Set in a near-future United Kingdom that’s very similar to the real one, with a few minor switches within the Royal Family, the Church of England and worldwide political movers and shakers, the novel tells the story of Princess Alexandra, elder daughter of the Prince and Princess of Wales, and her long-term girlfriend, the Royal Navy nurse Lieutenant-Commander Grace Stephens. With the advent of same-sex marriage, the pair want to formalise their relationship but are faced with the fact that while they could marry in a civil ceremony, the Church of England will not recognise their relationship – rather inconvenient for the future head of that church! Fortunately for the women, it soon transpires that their families, as well as various leading politicians, civil servants and churchmen support their plans, although others, including some important bishops, are violently opposed to the relationship.

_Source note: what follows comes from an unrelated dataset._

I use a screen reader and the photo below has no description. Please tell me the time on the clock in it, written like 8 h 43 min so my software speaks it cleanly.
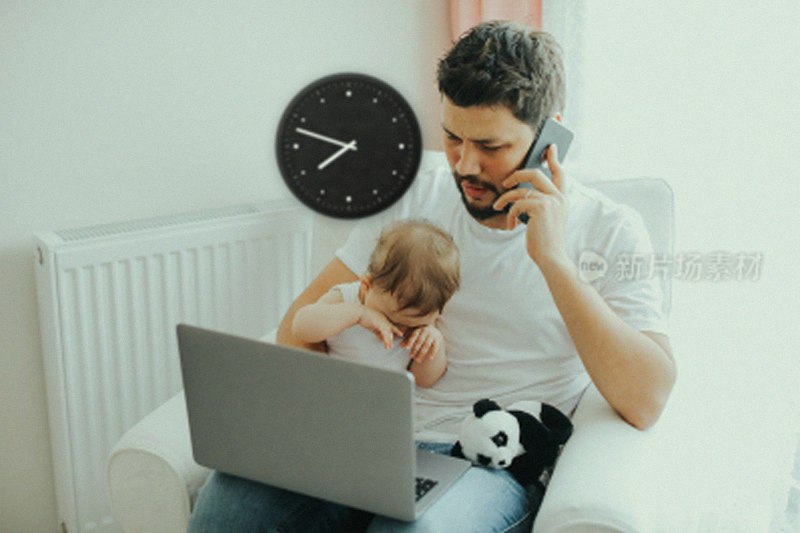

Then there’s the question of succession. By marrying, the women are openly acknowledging that any children of their relationship will involve a third party (biologically if not on the birth certificate) and that throws up another big batch of ethical and political dilemmas. Meanwhile, the press and the blogosphere are hotly debating the issues with some prominent opponents organising protests and some unlikely supporters emerging (some of this may not be as much fun for non-UK readers who are less familiar with the precise leanings of various newspapers). Interspersed in all this we also meet some prominent but initially unidentified characters – including a gay diarist working within a specialised section of the police force, who turns out to have unexpected links to some of the other characters. A commenter on one of the blogs opposed to the royal wedding also becomes unexpectedly important to the plot, when he turns out to be a bit more than the common thug that’s initially implied by his statements.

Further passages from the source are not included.